Data records
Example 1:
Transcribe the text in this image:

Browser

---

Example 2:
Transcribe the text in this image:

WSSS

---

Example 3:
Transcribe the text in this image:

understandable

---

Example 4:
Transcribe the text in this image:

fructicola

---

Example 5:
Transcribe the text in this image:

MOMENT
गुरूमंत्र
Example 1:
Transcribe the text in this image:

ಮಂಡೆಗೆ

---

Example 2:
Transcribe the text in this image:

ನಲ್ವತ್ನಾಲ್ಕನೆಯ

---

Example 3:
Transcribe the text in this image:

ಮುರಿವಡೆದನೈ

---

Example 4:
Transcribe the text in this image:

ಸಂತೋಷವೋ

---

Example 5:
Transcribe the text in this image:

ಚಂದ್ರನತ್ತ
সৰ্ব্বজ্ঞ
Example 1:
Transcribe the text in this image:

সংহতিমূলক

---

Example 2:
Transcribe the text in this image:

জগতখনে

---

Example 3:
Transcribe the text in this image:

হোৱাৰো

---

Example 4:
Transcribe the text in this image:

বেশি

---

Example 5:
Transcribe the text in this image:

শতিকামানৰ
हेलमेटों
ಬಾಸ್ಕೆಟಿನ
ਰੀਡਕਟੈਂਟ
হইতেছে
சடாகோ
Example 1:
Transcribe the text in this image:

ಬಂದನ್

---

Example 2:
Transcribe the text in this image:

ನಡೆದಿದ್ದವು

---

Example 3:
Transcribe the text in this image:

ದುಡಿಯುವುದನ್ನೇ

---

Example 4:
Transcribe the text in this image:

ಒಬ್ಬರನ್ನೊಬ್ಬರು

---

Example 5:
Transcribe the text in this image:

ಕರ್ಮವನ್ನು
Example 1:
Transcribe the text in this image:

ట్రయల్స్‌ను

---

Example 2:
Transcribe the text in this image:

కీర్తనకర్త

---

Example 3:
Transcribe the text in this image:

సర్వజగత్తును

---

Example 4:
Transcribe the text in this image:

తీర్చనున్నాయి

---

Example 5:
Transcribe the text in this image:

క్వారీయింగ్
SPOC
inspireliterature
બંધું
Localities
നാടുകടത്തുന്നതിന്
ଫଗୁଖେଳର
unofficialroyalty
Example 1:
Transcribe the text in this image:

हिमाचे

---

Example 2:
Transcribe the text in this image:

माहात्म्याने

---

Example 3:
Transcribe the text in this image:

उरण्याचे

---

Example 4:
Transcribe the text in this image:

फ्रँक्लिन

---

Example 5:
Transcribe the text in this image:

Exercise requirements
Go through the records and copy each one exactly.

Solution
Example 1:
Transcribe the text in this image:

Browser

---

Example 2:
Transcribe the text in this image:

WSSS

---

Example 3:
Transcribe the text in this image:

understandable

---

Example 4:
Transcribe the text in this image:

fructicola

---

Example 5:
Transcribe the text in this image:

MOMENT
गुरूमंत्र
Example 1:
Transcribe the text in this image:

ಮಂಡೆಗೆ

---

Example 2:
Transcribe the text in this image:

ನಲ್ವತ್ನಾಲ್ಕನೆಯ

---

Example 3:
Transcribe the text in this image:

ಮುರಿವಡೆದನೈ

---

Example 4:
Transcribe the text in this image:

ಸಂತೋಷವೋ

---

Example 5:
Transcribe the text in this image:

ಚಂದ್ರನತ್ತ
সৰ্ব্বজ্ঞ
Example 1:
Transcribe the text in this image:

সংহতিমূলক

---

Example 2:
Transcribe the text in this image:

জগতখনে

---

Example 3:
Transcribe the text in this image:

হোৱাৰো

---

Example 4:
Transcribe the text in this image:

বেশি

---

Example 5:
Transcribe the text in this image:

শতিকামানৰ
हेलमेटों
ಬಾಸ್ಕೆಟಿನ
ਰੀਡਕਟੈਂਟ
হইতেছে
சடாகோ
Example 1:
Transcribe the text in this image:

ಬಂದನ್

---

Example 2:
Transcribe the text in this image:

ನಡೆದಿದ್ದವು

---

Example 3:
Transcribe the text in this image:

ದುಡಿಯುವುದನ್ನೇ

---

Example 4:
Transcribe the text in this image:

ಒಬ್ಬರನ್ನೊಬ್ಬರು

---

Example 5:
Transcribe the text in this image:

ಕರ್ಮವನ್ನು
Example 1:
Transcribe the text in this image:

ట్రయల్స్‌ను

---

Example 2:
Transcribe the text in this image:

కీర్తనకర్త

---

Example 3:
Transcribe the text in this image:

సర్వజగత్తును

---

Example 4:
Transcribe the text in this image:

తీర్చనున్నాయి

---

Example 5:
Transcribe the text in this image:

క్వారీయింగ్
SPOC
inspireliterature
બંધું
Localities
നാടുകടത്തുന്നതിന്
ଫଗୁଖେଳର
unofficialroyalty
Example 1:
Transcribe the text in this image:

हिमाचे

---

Example 2:
Transcribe the text in this image:

माहात्म्याने

---

Example 3:
Transcribe the text in this image:

उरण्याचे

---

Example 4:
Transcribe the text in this image:

फ्रँक्लिन

---

Example 5:
Transcribe the text in this image:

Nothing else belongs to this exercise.